**Data**

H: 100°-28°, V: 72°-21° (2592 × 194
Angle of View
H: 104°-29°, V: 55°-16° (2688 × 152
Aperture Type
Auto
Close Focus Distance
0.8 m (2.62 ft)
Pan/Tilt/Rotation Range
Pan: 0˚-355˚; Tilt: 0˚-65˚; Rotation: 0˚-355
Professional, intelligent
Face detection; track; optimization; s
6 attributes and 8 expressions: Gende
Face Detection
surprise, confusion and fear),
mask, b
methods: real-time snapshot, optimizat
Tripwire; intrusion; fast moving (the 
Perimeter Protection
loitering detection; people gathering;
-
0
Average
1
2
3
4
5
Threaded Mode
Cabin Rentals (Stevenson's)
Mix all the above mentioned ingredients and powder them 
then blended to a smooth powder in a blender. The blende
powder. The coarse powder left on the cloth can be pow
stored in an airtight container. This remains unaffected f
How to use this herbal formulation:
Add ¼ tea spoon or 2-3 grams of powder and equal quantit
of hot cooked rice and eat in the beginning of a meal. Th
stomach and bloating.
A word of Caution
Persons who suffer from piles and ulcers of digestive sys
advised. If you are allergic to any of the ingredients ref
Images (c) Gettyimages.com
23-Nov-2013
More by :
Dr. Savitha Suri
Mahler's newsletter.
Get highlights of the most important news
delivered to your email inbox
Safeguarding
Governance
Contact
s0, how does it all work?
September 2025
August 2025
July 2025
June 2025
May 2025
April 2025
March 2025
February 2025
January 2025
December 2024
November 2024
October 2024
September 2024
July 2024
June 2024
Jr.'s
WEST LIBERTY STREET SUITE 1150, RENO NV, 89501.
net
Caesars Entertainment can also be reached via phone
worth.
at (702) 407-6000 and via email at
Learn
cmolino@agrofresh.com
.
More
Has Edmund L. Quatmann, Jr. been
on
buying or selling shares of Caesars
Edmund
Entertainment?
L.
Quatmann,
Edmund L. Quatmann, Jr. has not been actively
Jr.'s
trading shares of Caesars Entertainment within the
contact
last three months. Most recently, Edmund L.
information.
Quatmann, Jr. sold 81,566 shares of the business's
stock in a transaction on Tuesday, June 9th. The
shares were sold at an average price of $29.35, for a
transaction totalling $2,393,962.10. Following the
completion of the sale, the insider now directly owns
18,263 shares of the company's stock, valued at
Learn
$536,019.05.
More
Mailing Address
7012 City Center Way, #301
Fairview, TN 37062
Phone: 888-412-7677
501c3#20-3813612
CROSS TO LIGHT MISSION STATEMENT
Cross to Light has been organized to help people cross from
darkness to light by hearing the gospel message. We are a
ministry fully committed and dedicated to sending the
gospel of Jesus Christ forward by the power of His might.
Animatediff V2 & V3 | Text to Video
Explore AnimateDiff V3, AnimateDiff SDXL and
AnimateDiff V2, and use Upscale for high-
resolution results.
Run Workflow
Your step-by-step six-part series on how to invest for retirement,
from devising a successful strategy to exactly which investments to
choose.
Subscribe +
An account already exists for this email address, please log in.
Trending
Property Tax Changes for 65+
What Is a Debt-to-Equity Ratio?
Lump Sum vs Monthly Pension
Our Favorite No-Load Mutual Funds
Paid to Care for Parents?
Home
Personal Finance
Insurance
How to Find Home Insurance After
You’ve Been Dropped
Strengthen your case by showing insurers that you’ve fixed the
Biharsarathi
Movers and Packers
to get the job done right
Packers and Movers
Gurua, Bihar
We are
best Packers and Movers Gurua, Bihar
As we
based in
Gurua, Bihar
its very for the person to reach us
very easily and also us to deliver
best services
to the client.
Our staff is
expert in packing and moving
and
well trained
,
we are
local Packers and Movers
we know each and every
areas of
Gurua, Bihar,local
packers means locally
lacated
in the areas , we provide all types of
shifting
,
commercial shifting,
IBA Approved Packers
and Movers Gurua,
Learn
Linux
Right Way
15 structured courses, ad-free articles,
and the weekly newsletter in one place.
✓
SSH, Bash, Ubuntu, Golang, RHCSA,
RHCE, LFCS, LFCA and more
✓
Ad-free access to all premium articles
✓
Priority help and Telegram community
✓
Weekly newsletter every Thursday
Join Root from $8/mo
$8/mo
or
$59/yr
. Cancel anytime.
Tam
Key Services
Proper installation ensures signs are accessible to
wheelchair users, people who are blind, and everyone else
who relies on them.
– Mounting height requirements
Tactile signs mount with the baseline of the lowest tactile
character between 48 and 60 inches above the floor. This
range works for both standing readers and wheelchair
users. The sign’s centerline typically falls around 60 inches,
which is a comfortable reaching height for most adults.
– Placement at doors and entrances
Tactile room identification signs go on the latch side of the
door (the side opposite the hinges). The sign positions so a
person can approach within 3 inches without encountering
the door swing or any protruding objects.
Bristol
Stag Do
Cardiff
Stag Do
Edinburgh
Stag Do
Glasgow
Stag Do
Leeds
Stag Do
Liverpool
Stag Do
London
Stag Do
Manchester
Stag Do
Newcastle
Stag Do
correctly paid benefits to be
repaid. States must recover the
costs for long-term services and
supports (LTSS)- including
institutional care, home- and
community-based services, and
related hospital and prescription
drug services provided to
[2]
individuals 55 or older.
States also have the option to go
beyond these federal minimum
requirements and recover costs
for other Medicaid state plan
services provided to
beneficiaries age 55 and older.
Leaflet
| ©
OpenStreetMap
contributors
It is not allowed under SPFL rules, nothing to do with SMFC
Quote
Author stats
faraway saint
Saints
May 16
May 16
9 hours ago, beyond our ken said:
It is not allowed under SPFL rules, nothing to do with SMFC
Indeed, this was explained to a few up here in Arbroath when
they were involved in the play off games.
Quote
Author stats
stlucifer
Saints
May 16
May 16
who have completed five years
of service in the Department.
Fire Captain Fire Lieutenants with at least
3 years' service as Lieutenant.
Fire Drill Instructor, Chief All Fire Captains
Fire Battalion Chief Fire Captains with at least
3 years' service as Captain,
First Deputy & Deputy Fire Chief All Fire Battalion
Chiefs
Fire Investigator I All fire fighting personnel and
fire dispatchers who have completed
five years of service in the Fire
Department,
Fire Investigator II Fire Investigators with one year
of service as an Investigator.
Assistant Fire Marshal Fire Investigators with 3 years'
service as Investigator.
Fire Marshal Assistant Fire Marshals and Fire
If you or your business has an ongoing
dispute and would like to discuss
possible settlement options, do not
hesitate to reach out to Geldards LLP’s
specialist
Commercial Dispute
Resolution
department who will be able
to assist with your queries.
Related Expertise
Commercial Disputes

**Problem description**
Set down each record again, exactly as written.

**Reply to the exercise**
H: 100°-28°, V: 72°-21° (2592 × 194
Angle of View
H: 104°-29°, V: 55°-16° (2688 × 152
Aperture Type
Auto
Close Focus Distance
0.8 m (2.62 ft)
Pan/Tilt/Rotation Range
Pan: 0˚-355˚; Tilt: 0˚-65˚; Rotation: 0˚-355
Professional, intelligent
Face detection; track; optimization; s
6 attributes and 8 expressions: Gende
Face Detection
surprise, confusion and fear),
mask, b
methods: real-time snapshot, optimizat
Tripwire; intrusion; fast moving (the 
Perimeter Protection
loitering detection; people gathering;
-
0
Average
1
2
3
4
5
Threaded Mode
Cabin Rentals (Stevenson's)
Mix all the above mentioned ingredients and powder them 
then blended to a smooth powder in a blender. The blende
powder. The coarse powder left on the cloth can be pow
stored in an airtight container. This remains unaffected f
How to use this herbal formulation:
Add ¼ tea spoon or 2-3 grams of powder and equal quantit
of hot cooked rice and eat in the beginning of a meal. Th
stomach and bloating.
A word of Caution
Persons who suffer from piles and ulcers of digestive sys
advised. If you are allergic to any of the ingredients ref
Images (c) Gettyimages.com
23-Nov-2013
More by :
Dr. Savitha Suri
Mahler's newsletter.
Get highlights of the most important news
delivered to your email inbox
Safeguarding
Governance
Contact
s0, how does it all work?
September 2025
August 2025
July 2025
June 2025
May 2025
April 2025
March 2025
February 2025
January 2025
December 2024
November 2024
October 2024
September 2024
July 2024
June 2024
Jr.'s
WEST LIBERTY STREET SUITE 1150, RENO NV, 89501.
net
Caesars Entertainment can also be reached via phone
worth.
at (702) 407-6000 and via email at
Learn
cmolino@agrofresh.com
.
More
Has Edmund L. Quatmann, Jr. been
on
buying or selling shares of Caesars
Edmund
Entertainment?
L.
Quatmann,
Edmund L. Quatmann, Jr. has not been actively
Jr.'s
trading shares of Caesars Entertainment within the
contact
last three months. Most recently, Edmund L.
information.
Quatmann, Jr. sold 81,566 shares of the business's
stock in a transaction on Tuesday, June 9th. The
shares were sold at an average price of $29.35, for a
transaction totalling $2,393,962.10. Following the
completion of the sale, the insider now directly owns
18,263 shares of the company's stock, valued at
Learn
$536,019.05.
More
Mailing Address
7012 City Center Way, #301
Fairview, TN 37062
Phone: 888-412-7677
501c3#20-3813612
CROSS TO LIGHT MISSION STATEMENT
Cross to Light has been organized to help people cross from
darkness to light by hearing the gospel message. We are a
ministry fully committed and dedicated to sending the
gospel of Jesus Christ forward by the power of His might.
Animatediff V2 & V3 | Text to Video
Explore AnimateDiff V3, AnimateDiff SDXL and
AnimateDiff V2, and use Upscale for high-
resolution results.
Run Workflow
Your step-by-step six-part series on how to invest for retirement,
from devising a successful strategy to exactly which investments to
choose.
Subscribe +
An account already exists for this email address, please log in.
Trending
Property Tax Changes for 65+
What Is a Debt-to-Equity Ratio?
Lump Sum vs Monthly Pension
Our Favorite No-Load Mutual Funds
Paid to Care for Parents?
Home
Personal Finance
Insurance
How to Find Home Insurance After
You’ve Been Dropped
Strengthen your case by showing insurers that you’ve fixed the
Biharsarathi
Movers and Packers
to get the job done right
Packers and Movers
Gurua, Bihar
We are
best Packers and Movers Gurua, Bihar
As we
based in
Gurua, Bihar
its very for the person to reach us
very easily and also us to deliver
best services
to the client.
Our staff is
expert in packing and moving
and
well trained
,
we are
local Packers and Movers
we know each and every
areas of
Gurua, Bihar,local
packers means locally
lacated
in the areas , we provide all types of
shifting
,
commercial shifting,
IBA Approved Packers
and Movers Gurua,
Learn
Linux
Right Way
15 structured courses, ad-free articles,
and the weekly newsletter in one place.
✓
SSH, Bash, Ubuntu, Golang, RHCSA,
RHCE, LFCS, LFCA and more
✓
Ad-free access to all premium articles
✓
Priority help and Telegram community
✓
Weekly newsletter every Thursday
Join Root from $8/mo
$8/mo
or
$59/yr
. Cancel anytime.
Tam
Key Services
Proper installation ensures signs are accessible to
wheelchair users, people who are blind, and everyone else
who relies on them.
– Mounting height requirements
Tactile signs mount with the baseline of the lowest tactile
character between 48 and 60 inches above the floor. This
range works for both standing readers and wheelchair
users. The sign’s centerline typically falls around 60 inches,
which is a comfortable reaching height for most adults.
– Placement at doors and entrances
Tactile room identification signs go on the latch side of the
door (the side opposite the hinges). The sign positions so a
person can approach within 3 inches without encountering
the door swing or any protruding objects.
Bristol
Stag Do
Cardiff
Stag Do
Edinburgh
Stag Do
Glasgow
Stag Do
Leeds
Stag Do
Liverpool
Stag Do
London
Stag Do
Manchester
Stag Do
Newcastle
Stag Do
correctly paid benefits to be
repaid. States must recover the
costs for long-term services and
supports (LTSS)- including
institutional care, home- and
community-based services, and
related hospital and prescription
drug services provided to
[2]
individuals 55 or older.
States also have the option to go
beyond these federal minimum
requirements and recover costs
for other Medicaid state plan
services provided to
beneficiaries age 55 and older.
Leaflet
| ©
OpenStreetMap
contributors
It is not allowed under SPFL rules, nothing to do with SMFC
Quote
Author stats
faraway saint
Saints
May 16
May 16
9 hours ago, beyond our ken said:
It is not allowed under SPFL rules, nothing to do with SMFC
Indeed, this was explained to a few up here in Arbroath when
they were involved in the play off games.
Quote
Author stats
stlucifer
Saints
May 16
May 16
who have completed five years
of service in the Department.
Fire Captain Fire Lieutenants with at least
3 years' service as Lieutenant.
Fire Drill Instructor, Chief All Fire Captains
Fire Battalion Chief Fire Captains with at least
3 years' service as Captain,
First Deputy & Deputy Fire Chief All Fire Battalion
Chiefs
Fire Investigator I All fire fighting personnel and
fire dispatchers who have completed
five years of service in the Fire
Department,
Fire Investigator II Fire Investigators with one year
of service as an Investigator.
Assistant Fire Marshal Fire Investigators with 3 years'
service as Investigator.
Fire Marshal Assistant Fire Marshals and Fire
If you or your business has an ongoing
dispute and would like to discuss
possible settlement options, do not
hesitate to reach out to Geldards LLP’s
specialist
Commercial Dispute
Resolution
department who will be able
to assist with your queries.
Related Expertise
Commercial Disputes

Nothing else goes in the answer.